- What you need to do -
An exact copy of the whole listing is required.

- Data for this exercise -
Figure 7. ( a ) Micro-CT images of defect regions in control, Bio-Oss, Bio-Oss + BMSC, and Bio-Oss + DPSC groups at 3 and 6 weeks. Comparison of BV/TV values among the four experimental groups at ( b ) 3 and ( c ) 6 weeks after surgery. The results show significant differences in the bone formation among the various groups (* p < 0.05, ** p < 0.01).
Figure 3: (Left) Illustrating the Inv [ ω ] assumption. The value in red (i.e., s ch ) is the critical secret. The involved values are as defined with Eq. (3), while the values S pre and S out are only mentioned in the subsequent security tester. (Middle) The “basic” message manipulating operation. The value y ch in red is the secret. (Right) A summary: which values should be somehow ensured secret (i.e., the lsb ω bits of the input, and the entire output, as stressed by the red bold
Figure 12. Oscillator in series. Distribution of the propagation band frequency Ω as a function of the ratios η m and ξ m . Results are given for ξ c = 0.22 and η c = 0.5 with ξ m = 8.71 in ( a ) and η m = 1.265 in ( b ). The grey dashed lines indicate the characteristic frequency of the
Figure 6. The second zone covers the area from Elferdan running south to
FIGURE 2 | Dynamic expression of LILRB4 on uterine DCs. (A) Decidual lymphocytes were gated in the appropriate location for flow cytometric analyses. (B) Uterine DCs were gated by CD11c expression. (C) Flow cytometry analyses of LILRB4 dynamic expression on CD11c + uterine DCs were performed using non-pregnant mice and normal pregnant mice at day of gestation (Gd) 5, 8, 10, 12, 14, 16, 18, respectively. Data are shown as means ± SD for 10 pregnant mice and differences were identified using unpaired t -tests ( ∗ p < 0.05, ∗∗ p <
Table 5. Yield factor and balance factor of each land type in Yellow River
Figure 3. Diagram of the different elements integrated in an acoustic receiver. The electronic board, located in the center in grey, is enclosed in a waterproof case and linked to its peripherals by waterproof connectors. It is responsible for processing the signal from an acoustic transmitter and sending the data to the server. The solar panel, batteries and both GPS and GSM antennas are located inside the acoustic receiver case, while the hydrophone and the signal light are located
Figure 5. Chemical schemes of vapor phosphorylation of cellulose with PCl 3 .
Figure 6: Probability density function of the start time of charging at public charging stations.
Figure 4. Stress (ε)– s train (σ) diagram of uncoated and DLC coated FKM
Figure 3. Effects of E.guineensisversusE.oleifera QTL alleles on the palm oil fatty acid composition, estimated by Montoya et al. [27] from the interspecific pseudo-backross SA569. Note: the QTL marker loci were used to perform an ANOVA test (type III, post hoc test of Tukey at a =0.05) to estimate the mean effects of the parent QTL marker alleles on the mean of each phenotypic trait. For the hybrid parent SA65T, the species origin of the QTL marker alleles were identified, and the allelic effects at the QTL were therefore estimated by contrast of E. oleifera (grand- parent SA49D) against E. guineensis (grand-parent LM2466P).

- Solved problem -
Figure 7. ( a ) Micro-CT images of defect regions in control, Bio-Oss, Bio-Oss + BMSC, and Bio-Oss + DPSC groups at 3 and 6 weeks. Comparison of BV/TV values among the four experimental groups at ( b ) 3 and ( c ) 6 weeks after surgery. The results show significant differences in the bone formation among the various groups (* p < 0.05, ** p < 0.01).
Figure 3: (Left) Illustrating the Inv [ ω ] assumption. The value in red (i.e., s ch ) is the critical secret. The involved values are as defined with Eq. (3), while the values S pre and S out are only mentioned in the subsequent security tester. (Middle) The “basic” message manipulating operation. The value y ch in red is the secret. (Right) A summary: which values should be somehow ensured secret (i.e., the lsb ω bits of the input, and the entire output, as stressed by the red bold
Figure 12. Oscillator in series. Distribution of the propagation band frequency Ω as a function of the ratios η m and ξ m . Results are given for ξ c = 0.22 and η c = 0.5 with ξ m = 8.71 in ( a ) and η m = 1.265 in ( b ). The grey dashed lines indicate the characteristic frequency of the
Figure 6. The second zone covers the area from Elferdan running south to
FIGURE 2 | Dynamic expression of LILRB4 on uterine DCs. (A) Decidual lymphocytes were gated in the appropriate location for flow cytometric analyses. (B) Uterine DCs were gated by CD11c expression. (C) Flow cytometry analyses of LILRB4 dynamic expression on CD11c + uterine DCs were performed using non-pregnant mice and normal pregnant mice at day of gestation (Gd) 5, 8, 10, 12, 14, 16, 18, respectively. Data are shown as means ± SD for 10 pregnant mice and differences were identified using unpaired t -tests ( ∗ p < 0.05, ∗∗ p <
Table 5. Yield factor and balance factor of each land type in Yellow River
Figure 3. Diagram of the different elements integrated in an acoustic receiver. The electronic board, located in the center in grey, is enclosed in a waterproof case and linked to its peripherals by waterproof connectors. It is responsible for processing the signal from an acoustic transmitter and sending the data to the server. The solar panel, batteries and both GPS and GSM antennas are located inside the acoustic receiver case, while the hydrophone and the signal light are located
Figure 5. Chemical schemes of vapor phosphorylation of cellulose with PCl 3 .
Figure 6: Probability density function of the start time of charging at public charging stations.
Figure 4. Stress (ε)– s train (σ) diagram of uncoated and DLC coated FKM
Figure 3. Effects of E.guineensisversusE.oleifera QTL alleles on the palm oil fatty acid composition, estimated by Montoya et al. [27] from the interspecific pseudo-backross SA569. Note: the QTL marker loci were used to perform an ANOVA test (type III, post hoc test of Tukey at a =0.05) to estimate the mean effects of the parent QTL marker alleles on the mean of each phenotypic trait. For the hybrid parent SA65T, the species origin of the QTL marker alleles were identified, and the allelic effects at the QTL were therefore estimated by contrast of E. oleifera (grand- parent SA49D) against E. guineensis (grand-parent LM2466P).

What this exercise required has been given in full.